[Entries taken from a collection]
--------------------

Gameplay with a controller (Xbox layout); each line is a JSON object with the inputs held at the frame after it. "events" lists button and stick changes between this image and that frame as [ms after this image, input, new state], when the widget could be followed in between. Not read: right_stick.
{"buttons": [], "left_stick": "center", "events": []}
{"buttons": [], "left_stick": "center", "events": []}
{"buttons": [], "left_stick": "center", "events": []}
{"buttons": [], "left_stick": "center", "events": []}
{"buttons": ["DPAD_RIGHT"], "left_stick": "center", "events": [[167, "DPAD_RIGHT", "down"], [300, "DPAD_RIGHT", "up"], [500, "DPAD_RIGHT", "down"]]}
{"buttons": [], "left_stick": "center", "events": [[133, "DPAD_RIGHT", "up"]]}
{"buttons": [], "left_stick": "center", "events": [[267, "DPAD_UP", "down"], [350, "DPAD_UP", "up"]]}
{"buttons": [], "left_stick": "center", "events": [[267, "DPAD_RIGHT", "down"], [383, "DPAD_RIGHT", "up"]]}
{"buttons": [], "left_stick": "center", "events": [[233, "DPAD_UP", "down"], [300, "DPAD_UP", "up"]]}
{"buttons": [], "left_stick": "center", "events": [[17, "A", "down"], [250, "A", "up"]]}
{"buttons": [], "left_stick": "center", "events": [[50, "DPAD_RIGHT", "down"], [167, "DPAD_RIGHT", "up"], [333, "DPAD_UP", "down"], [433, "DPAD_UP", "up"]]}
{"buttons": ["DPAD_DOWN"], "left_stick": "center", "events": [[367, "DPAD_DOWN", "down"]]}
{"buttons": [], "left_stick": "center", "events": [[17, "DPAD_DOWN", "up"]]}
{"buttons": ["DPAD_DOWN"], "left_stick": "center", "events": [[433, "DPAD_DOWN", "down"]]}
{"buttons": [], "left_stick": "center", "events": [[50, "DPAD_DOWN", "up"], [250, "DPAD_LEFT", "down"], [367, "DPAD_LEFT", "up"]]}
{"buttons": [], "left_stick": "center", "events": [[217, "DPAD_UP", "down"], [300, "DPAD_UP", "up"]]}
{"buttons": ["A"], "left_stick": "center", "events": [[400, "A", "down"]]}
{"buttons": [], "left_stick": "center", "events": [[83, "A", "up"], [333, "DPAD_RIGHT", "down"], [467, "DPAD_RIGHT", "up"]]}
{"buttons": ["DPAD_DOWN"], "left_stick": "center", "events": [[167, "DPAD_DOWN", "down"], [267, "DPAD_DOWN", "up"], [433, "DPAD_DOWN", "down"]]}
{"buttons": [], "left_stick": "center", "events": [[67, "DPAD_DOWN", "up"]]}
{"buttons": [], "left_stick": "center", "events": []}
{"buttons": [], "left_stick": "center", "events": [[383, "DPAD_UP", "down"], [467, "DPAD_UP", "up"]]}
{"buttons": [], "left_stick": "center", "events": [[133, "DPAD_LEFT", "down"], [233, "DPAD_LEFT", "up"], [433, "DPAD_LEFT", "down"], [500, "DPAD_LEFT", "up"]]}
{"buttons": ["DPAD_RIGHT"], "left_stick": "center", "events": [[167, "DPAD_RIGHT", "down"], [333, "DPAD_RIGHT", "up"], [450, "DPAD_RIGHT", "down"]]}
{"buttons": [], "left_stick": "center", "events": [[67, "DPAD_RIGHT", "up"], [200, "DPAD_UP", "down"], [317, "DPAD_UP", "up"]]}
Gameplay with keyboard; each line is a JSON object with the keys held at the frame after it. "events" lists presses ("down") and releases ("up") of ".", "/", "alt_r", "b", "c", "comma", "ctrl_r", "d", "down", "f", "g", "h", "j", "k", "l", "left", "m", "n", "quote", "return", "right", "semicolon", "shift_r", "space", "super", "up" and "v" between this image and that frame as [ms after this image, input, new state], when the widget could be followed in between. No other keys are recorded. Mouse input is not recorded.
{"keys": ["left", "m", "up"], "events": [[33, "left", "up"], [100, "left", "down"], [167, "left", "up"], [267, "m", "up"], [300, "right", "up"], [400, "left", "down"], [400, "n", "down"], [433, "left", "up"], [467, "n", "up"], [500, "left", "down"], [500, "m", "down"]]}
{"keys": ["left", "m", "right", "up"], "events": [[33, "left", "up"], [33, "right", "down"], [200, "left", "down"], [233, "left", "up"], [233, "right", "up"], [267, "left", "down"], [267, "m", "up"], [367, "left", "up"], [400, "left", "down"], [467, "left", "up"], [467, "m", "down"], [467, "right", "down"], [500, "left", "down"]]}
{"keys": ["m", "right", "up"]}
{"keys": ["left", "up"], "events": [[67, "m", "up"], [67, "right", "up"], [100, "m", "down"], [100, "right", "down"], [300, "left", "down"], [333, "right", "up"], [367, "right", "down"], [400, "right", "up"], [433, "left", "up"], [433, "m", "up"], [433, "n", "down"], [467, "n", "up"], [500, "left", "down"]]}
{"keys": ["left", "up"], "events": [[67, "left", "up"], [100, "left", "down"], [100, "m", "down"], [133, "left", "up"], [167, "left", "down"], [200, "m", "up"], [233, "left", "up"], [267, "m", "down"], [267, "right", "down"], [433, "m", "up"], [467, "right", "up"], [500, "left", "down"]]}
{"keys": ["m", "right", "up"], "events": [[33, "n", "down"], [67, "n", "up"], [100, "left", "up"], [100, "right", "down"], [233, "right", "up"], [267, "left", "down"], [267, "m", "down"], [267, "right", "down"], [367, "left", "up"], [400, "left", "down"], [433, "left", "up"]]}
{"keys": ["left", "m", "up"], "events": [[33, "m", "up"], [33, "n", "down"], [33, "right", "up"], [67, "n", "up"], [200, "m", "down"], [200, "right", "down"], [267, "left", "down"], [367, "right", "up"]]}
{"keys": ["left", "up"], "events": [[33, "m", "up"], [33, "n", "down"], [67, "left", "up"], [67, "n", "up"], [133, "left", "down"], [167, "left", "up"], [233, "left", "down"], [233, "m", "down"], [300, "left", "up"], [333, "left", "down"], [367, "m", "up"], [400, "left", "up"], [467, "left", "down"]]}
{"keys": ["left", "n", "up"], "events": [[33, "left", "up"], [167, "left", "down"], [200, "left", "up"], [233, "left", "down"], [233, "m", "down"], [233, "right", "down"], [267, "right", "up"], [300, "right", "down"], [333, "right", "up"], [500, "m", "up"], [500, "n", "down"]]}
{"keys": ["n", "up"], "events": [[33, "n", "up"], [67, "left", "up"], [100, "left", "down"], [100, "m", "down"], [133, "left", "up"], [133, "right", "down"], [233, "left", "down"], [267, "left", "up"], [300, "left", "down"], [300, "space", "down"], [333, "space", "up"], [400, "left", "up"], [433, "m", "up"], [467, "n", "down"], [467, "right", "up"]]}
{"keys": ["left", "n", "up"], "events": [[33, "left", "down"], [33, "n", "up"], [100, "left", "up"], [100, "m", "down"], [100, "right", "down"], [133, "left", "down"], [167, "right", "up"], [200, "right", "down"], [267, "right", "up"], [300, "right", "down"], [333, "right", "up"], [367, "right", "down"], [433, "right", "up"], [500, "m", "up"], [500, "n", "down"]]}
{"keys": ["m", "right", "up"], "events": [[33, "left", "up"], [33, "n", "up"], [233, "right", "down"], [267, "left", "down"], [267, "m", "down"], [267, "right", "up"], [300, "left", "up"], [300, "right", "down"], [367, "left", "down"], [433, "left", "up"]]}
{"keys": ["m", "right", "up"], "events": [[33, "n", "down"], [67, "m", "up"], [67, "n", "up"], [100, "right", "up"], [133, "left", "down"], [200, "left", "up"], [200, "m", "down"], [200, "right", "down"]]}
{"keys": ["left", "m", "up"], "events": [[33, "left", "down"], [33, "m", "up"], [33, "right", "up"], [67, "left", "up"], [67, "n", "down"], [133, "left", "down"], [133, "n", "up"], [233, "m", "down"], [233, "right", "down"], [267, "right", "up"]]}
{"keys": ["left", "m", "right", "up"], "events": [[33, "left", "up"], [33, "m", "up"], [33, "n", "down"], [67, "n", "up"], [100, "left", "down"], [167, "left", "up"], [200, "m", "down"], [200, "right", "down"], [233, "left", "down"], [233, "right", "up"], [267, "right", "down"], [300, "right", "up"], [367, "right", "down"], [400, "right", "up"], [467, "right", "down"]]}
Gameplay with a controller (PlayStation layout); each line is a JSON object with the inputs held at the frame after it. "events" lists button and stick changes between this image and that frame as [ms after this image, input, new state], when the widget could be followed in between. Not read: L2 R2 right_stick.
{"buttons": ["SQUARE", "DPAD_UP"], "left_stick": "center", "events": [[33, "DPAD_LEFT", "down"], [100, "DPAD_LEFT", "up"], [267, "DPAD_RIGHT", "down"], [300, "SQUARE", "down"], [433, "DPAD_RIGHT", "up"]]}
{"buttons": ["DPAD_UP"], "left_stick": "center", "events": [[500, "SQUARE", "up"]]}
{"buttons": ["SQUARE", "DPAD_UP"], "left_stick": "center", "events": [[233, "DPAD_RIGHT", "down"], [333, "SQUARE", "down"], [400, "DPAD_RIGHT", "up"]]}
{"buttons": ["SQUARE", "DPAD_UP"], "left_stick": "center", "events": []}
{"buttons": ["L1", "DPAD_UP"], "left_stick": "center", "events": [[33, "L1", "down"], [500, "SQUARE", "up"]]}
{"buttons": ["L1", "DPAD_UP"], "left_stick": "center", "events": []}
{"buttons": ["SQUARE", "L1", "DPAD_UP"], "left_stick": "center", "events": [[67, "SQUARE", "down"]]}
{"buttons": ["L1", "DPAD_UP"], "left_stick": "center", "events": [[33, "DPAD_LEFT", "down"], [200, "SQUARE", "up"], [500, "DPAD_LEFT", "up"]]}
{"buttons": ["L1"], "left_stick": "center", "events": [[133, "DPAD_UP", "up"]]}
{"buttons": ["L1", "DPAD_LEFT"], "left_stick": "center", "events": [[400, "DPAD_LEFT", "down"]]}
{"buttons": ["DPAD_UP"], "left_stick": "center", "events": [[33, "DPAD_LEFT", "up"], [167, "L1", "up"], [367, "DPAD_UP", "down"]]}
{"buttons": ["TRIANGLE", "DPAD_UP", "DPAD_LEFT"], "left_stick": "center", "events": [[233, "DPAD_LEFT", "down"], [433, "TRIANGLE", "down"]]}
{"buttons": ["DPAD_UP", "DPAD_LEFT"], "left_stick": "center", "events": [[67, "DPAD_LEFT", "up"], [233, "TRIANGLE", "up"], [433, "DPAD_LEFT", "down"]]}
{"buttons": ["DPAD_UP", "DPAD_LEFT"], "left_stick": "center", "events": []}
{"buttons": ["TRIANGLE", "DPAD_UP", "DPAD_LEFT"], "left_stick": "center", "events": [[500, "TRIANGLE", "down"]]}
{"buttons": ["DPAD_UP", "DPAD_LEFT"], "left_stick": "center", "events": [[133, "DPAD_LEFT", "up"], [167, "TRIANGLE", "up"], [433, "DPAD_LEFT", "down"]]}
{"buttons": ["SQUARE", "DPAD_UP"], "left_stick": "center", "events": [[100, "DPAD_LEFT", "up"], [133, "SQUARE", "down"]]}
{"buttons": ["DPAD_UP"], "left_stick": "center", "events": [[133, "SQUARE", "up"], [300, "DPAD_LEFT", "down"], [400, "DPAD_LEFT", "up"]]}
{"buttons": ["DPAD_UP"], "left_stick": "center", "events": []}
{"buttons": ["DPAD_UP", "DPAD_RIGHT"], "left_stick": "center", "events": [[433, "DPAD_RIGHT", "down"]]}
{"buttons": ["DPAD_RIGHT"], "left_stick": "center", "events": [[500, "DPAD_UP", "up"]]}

--------------------

**To do:**
Show every line from the entries above in which the word "inputs" appears.

**Output for this task:**
Gameplay with a controller (Xbox layout); each line is a JSON object with the inputs held at the frame after it. "events" lists button and stick changes between this image and that frame as [ms after this image, input, new state], when the widget could be followed in between. Not read: right_stick.
Gameplay with a controller (PlayStation layout); each line is a JSON object with the inputs held at the frame after it. "events" lists button and stick changes between this image and that frame as [ms after this image, input, new state], when the widget could be followed in between. Not read: L2 R2 right_stick.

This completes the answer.